Insiden Densus di Medan, DPR Panggil Kapolri
"Seolah-olah mereka superior. Persoalannya adalah superior-superior ini seperti preman-preman baru di lembaga kepolisian. Ini sama dengan kasus Kopassus yang sewenang di Zaman Soeharto," kata anggota Komisi III DPR Bidang Hukum Desmond J Mahessa, Jakarta, Selasa 21 September 2010.
Densus 88 dinilai telah melampaui kapasitasnya di wilayah Polda Sumatera Utara, saat personelnya berjalan kaki memasuki kawasan Bandara Polonia untuk menaiki pesawat carter melalui Pos Golf Bravo yang tidak terbuka bagi sipil.

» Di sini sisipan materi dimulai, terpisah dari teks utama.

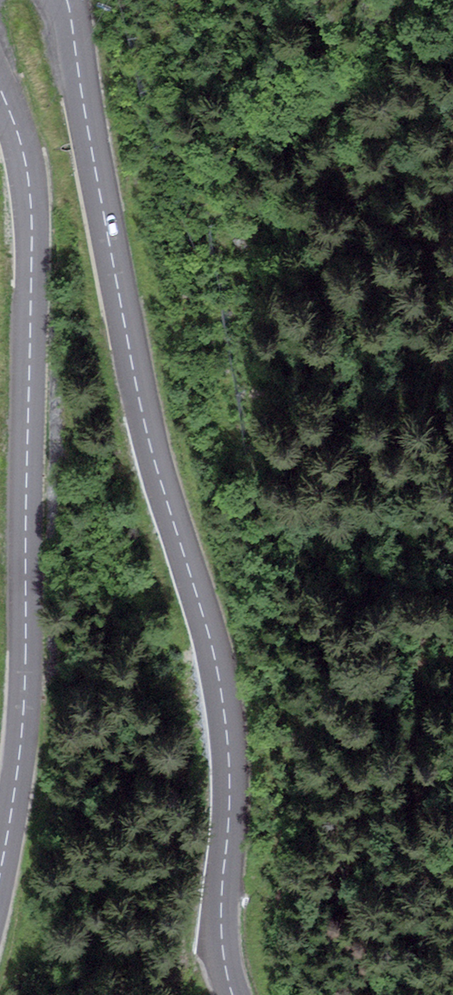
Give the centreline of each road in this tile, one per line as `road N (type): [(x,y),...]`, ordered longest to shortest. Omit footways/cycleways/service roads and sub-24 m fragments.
road 1 (secondary): [(231,994),(219,939),(235,772),(231,710),(155,452),(74,0)]
road 2 (secondary): [(0,92),(23,151),(34,225),(22,709),(0,874)]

Densus dianggap tidak menghormati persoalan administratif keluar masuk di bandara. "Menurut saya ini harus kita koreksi. Dalam proses penegakan hukum harusnya ada koordinasi, ada penghormatan terhadap tempat dan wilayah," kata anggota Fraksi Gerindra ini.
Komisi III akan mempertanyakan hal peristiwa itu dalam Rapat Dengar Pendapat mendatang dengan Kapolri. Karena, peristiwa ini merupakan bagian dari proses penegakan hukum.
"Panja penegakan hukum satu bagian yang mengontrol ini. Dalam RDP (Rapat Dengar Pendapat) dua tiga hari ini, itu yang diagendakan kawan-kawan untuk mempertanyakan," jelas Desmon.
Bagi Desmon, dugaan pelanggaran dengan dalih tugas negara itu justru menjadi pertanyaan besar. Bila memang itu tugas negara, kata dia, seharusnya ada petugas negara di sana yang juga harus melaksanakannya, yaitu Kapolda.
Desmon menegaskan, seharusnya Kapolda juga diberi kepercayaan melaksanakannya sebagai yang berkepentingan di daerah itu. "Nah alasan apa, undang-undang apa, yang mengisntruksikan atau yang memerintahkan Densus 88 lebih hebat daripada Polda," tegas dia. "Jangan-jangan ini dibangun kebiasaan baru oleh kepolisian".
Sebelumnya, Kepala Divisi Hubungan Masyarakat Polri, Inspektur Jenderal Iskandar Hasan, menyatakan, jika memang arogan, Polri meminta maaf dalam peristiwa itu.